Psychotherapy for Individuals
With more than 30 years of experience, Carol provides a safe, respectful, and collaborative space that allows for the emerging of healing and personal growth.
Carol’s approach to psychotherapy is based on the understanding of the human innate drive toward wholeness and self-actualization, what Carl Jung calls individuation.
She creates a safe space where exploration is invited and facilitated, helping individuals to explore challenges that inhibit creativity and that block the unfolding of the fullness of life. Through verbal exploration, dream exploration, body awareness and a variety of experiential tools, opportunities are provided that allow for fransformation and a deepening freedom of living one’s life.
Being human means that we have access to the richness of full-spectrum living. We have experiences that range from joy on one end of the spectrum to suffering on the other end. It is during challenging times that psychotherapy can provide a safe haven for exploring those trials, learning how to heal emotional, spiritual, and/or physical wounding.
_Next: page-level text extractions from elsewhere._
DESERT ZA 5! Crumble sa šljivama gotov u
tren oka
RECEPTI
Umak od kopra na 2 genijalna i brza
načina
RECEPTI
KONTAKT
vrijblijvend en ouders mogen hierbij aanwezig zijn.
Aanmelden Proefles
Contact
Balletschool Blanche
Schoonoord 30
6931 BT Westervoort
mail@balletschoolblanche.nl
We learn to surrender to our personal struggles and grow through them and beyond, finding a new level of integration – an unfolding process that leads us to becoming more fully who we are meant to be, with a renewed sense of meaning and purpose.
Challenges that are tended:
- Relationship Issues
- Trauma and PTSD
- Women’s Issues
- Physical Illness
- Grief and Loss
- Pregnancy Challenges
- Work and Career Issues
- Stress Management
- Sexual Abuse
- Family-of-Origin Challenges
Carol has worked with the chronically mentally ill both in an acute-care hospital and at a mental health center.
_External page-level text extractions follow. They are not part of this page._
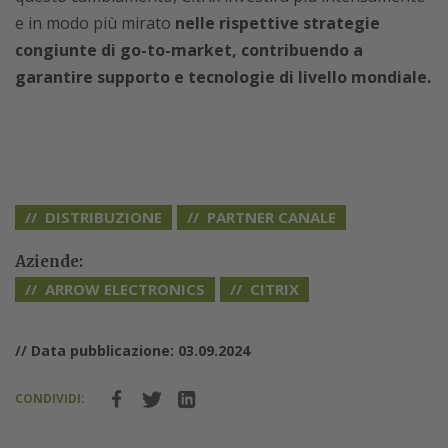
e in modo più mirato
nelle rispettive strategie
congiunte di go-to-market, contribuendo a
garantire supporto e tecnologie di livello mondiale.
DISTRIBUZIONE
PARTNER CANALE
Aziende:
ARROW ELECTRONICS
CITRIX
// Data pubblicazione: 03.09.2024
CONDIVIDI:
Through the Center for Mind-Body Medicine, she was on the faculty team that tended to healing the trauma from the war in Kosovo. Both in the refugee camps in Macedonia, to which many people fled, and later in Kosovo itself when they were free to return, she helped citizens and professionals to heal from their trauma. She also trained professionals who could then carry on the work with the traumatized population. Additional response work through the Center for Mind-Body Medicine was the support for the first responders following 9/11.